(Mittwoch, 20. April 2022)

[„Russisches Kino boykottieren: Eine ukrainische Perspektive“]

goEast – Festival des mittel- und osteuropäischen Films


Neutralität ist kein Standpunkt

 

Wie schon bei der Eröffnung, so gab es auch bei der Preisverleihung am Montagabend eine Schweigeminute für die Ukraine: Das 22. goEast – Festival des mittel- und osteuropäischen Films ging zu Ende und stand ganz im Zeichen der politischen und gesellschaftlichen Ereignisse. Dabei lief besonders die Diskussionsrunde „Russisches Kino boykottieren: Eine ukrainische Perspektive“ unter besonderer Spannung. Barbara Wurm, auch für die Auswahlkommission der Berlinale tätig, erklärte bereits zur Einführung mit zitternder Stimme: „Wir sind in einem Prozess des Lernens, wo noch niemand weiß, wohin es uns führen wird.“ Auch Festivalleiterin Heleen Gerritsen ist da nervös, denn die Erwartungen an diese Debatte, ebenso wie an das Festival, waren im Vorfeld hoch.
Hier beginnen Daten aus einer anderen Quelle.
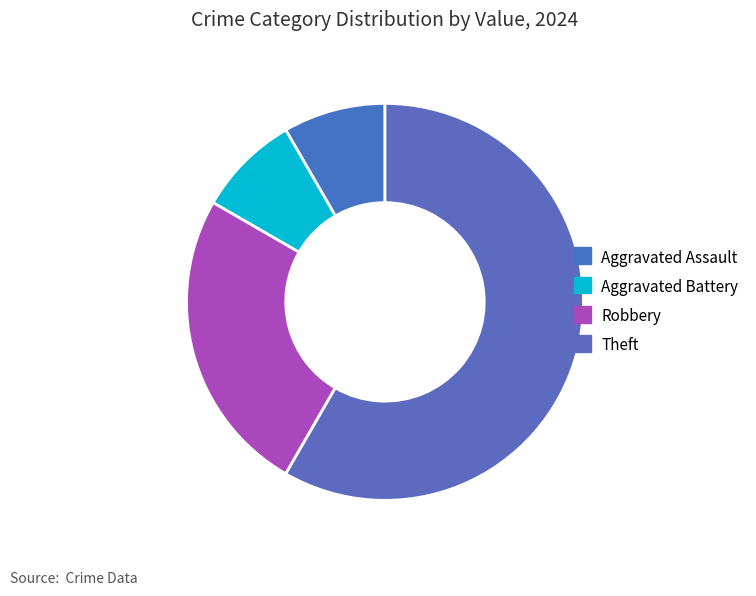

Count the number of slices in the pie.

4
Innerhalb der letzten Monate entschied sich das Team dafür, die Zusammenarbeit mit staatlichen sowie staatsnahen russischen Filmeinrichtungen bis auf Weiteres auszusetzen.

 

Weitermachen war keine Option

 

Bei der Diskussionsrunde erklärt Volodymyr Sheiko, Generaldirektor des Ukrainischen Instituts, dass dieses dazu aufgerufen habe, russische Filme zu suspendieren, solange bis der russische Angriffskrieg endet. Denn sei es wirklich erstrebenswert, die russische Kultur weiter zu fördern, wenn in der Ukraine die Menschen unter dieser sogenannten „Kultur“ leiden? Die medialen Zeugnisse in allen Medien sprechen stetig Bände, dass hier augenblicklich nichts förderungswürdig erscheint. Die russische Kultur habe lange die Vorteile des Westens genossen, mit Residenzen, Ausstellungen, Produktionen und Preisen: Nun gelte es, dies auszusetzen, bis die Aggression endet.

 

Maksym Nakonechny, unabhängiger Filmschaffender und zusammen mit Alina Gorlova goEast-Preisträger des Vorjahres mit dem Film „Der Regen wird niemals enden“ wünscht sich da weniger Druck, sondern einen fortlaufenden Diskurs, denn es sind schwerwiegende Entscheidungen, arbeitsbedingte und freundschaftliche Kontakte jetzt abrupt beenden zu müssen und sich gegen weitere Zusammenarbeiten zu entscheiden. Sein eigenes Spielfilmdebüt „Butterfly Vision“ wird dieses Jahr in Cannes Premiere feiern: Da kommt von Daria Badior, Filmkritikerin und Kuratorin der Woche der Kritik in Kyjiw, natürlich die Frage, wie es sein könne, dass im dortigen Wettbewerb ein Film mit dem Titel „Z“ läuft.

 

Richtungweisende Entscheidungen

 

In dem Versuch eines sensiblen Umgangs mit dem Thema, – wie Ellen Harrington, Direktorin im Deutschen Filminstitut & Filmmuseum Frankfurt am Main, auf der Bühne bei der Preisverleihung Heleen Gerritsen und das Team loben wird –, wäre dies bei der Programmselektion von goEast nicht so geschehen. Ein feinfühliges Bauen von Brücken zwischen Osten und Westen, das war schon immer die Aufgabe des Filmfestivals. Die Erwartungen, sie könnten Friedensgespräche zwischen Russland und der Ukraine an einem runden Tisch führen: utopisch –, doch sie tun erneut das, was sie seit Jahren am besten können: Die Stärke in der Beziehung zwischen Ost und West ans Licht bringen.